Exercise goal:
Every record below, from the first line to the last, is to be set down again exactly.

Source data:
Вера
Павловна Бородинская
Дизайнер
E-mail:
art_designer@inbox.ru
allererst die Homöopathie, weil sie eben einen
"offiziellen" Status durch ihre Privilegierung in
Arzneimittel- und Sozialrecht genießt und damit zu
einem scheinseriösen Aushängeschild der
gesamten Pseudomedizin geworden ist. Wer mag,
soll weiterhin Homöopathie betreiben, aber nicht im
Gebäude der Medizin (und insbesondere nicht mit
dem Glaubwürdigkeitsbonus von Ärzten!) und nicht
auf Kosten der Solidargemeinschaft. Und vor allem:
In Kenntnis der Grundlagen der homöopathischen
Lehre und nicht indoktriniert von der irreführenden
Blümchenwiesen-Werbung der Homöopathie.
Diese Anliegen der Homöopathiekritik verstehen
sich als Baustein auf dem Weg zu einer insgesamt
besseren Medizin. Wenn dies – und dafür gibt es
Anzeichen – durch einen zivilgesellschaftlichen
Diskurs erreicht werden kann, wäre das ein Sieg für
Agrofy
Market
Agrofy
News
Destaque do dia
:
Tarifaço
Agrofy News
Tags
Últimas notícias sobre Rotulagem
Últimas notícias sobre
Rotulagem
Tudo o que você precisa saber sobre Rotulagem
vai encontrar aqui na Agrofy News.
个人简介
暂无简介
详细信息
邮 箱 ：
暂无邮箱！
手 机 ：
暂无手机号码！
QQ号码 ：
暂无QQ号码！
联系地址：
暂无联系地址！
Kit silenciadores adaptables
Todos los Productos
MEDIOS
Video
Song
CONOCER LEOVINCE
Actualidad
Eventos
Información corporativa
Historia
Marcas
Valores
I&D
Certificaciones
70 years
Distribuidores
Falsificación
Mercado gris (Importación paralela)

Written solution:
Вера
Павловна Бородинская
Дизайнер
E-mail:
art_designer@inbox.ru
allererst die Homöopathie, weil sie eben einen
"offiziellen" Status durch ihre Privilegierung in
Arzneimittel- und Sozialrecht genießt und damit zu
einem scheinseriösen Aushängeschild der
gesamten Pseudomedizin geworden ist. Wer mag,
soll weiterhin Homöopathie betreiben, aber nicht im
Gebäude der Medizin (und insbesondere nicht mit
dem Glaubwürdigkeitsbonus von Ärzten!) und nicht
auf Kosten der Solidargemeinschaft. Und vor allem:
In Kenntnis der Grundlagen der homöopathischen
Lehre und nicht indoktriniert von der irreführenden
Blümchenwiesen-Werbung der Homöopathie.
Diese Anliegen der Homöopathiekritik verstehen
sich als Baustein auf dem Weg zu einer insgesamt
besseren Medizin. Wenn dies – und dafür gibt es
Anzeichen – durch einen zivilgesellschaftlichen
Diskurs erreicht werden kann, wäre das ein Sieg für
Agrofy
Market
Agrofy
News
Destaque do dia
:
Tarifaço
Agrofy News
Tags
Últimas notícias sobre Rotulagem
Últimas notícias sobre
Rotulagem
Tudo o que você precisa saber sobre Rotulagem
vai encontrar aqui na Agrofy News.
个人简介
暂无简介
详细信息
邮 箱 ：
暂无邮箱！
手 机 ：
暂无手机号码！
QQ号码 ：
暂无QQ号码！
联系地址：
暂无联系地址！
Kit silenciadores adaptables
Todos los Productos
MEDIOS
Video
Song
CONOCER LEOVINCE
Actualidad
Eventos
Información corporativa
Historia
Marcas
Valores
I&D
Certificaciones
70 years
Distribuidores
Falsificación
Mercado gris (Importación paralela)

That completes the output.